NIU President John La Tourette said Thursday the way the state allocates money prevented NIU from adding classes at the beginning of the semester.
La Tourette, speaking at the Board of Regents meeting at Illinois State University at Normal, said NIU collects tuition and fees from students but cannot spend the money right away.
Instead, the money goes directly to the state coffers and NIU has to wait for state allocations, La Tourette said.
As a result, NIU never knows how much money it can set aside, he added. “In most states, you don’t have to wait for the legislature to appropriate tuition money to use it,” he said.
Tuition and fees generate about 30 percent of NIU’s income, he said.
La Tourette said if NIU knew that a bleak financial year was coming, provisions could have been made and money set aside for teacher salary increases and adding more classes at the beginning of the semester.
Because of an increase in health insurance and no salary increase this year, faculty are facing a decrease in take home pay in January.
Regent Carol Burns commended La Tourette’s observations and suggested he write a letter to the governor.
La Tourette said, “It’ll probably invoke another attack from the Auditor General.”
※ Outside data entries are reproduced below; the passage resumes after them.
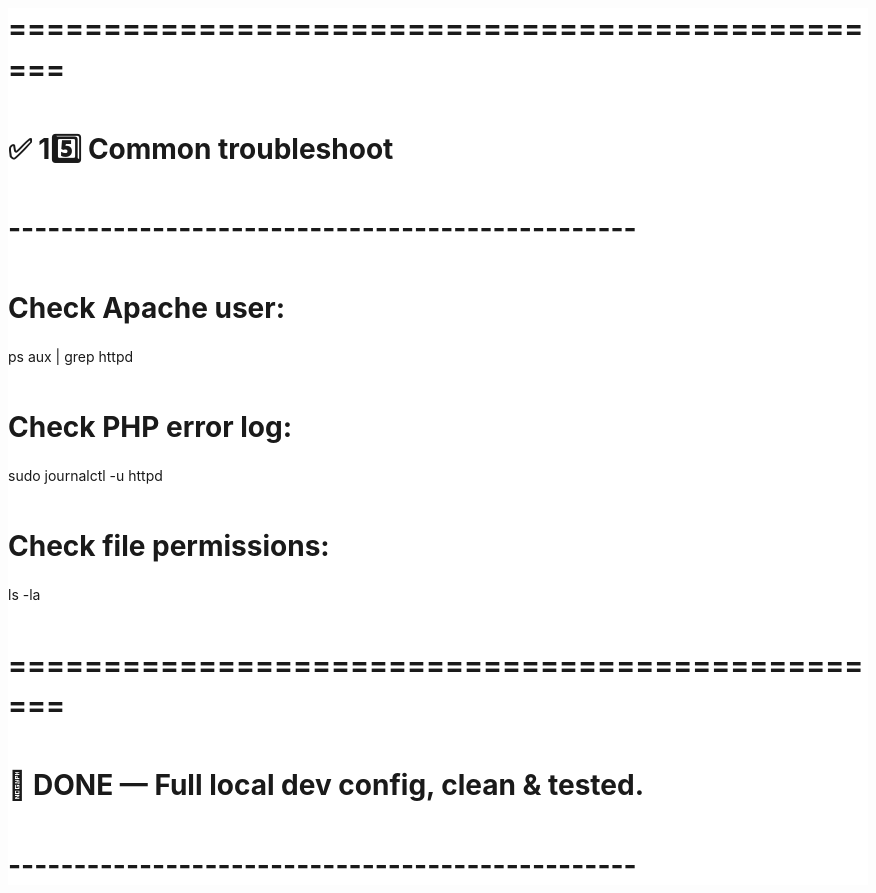 # ================================================
# ✅ 15️⃣  Common troubleshoot
# ------------------------------------------------

# Check Apache user:
ps aux | grep httpd

# Check PHP error log:
sudo journalctl -u httpd

# Check file permissions:
ls -la

# ================================================
# 🎉 DONE — Full local dev config, clean & tested.
# ------------------------------------------------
La Tourette was referring to a controversy over last year’s report on the state audit of NIU. “I was attacked as being wild and woolly,” he said.
NIU Student Regent James Mertes said he found it encouraging La Tourette did not suggest raising tuition as a means of solving NIU’s financial woes.
At the meeting, La Tourette also said NIU has made a prioritized “red alert” and “yellow alert” list of the electrical lines and transformers which are 25 years old and in need of replacement.
Mertes questioned the effects of a power outage during the winter at the residence halls.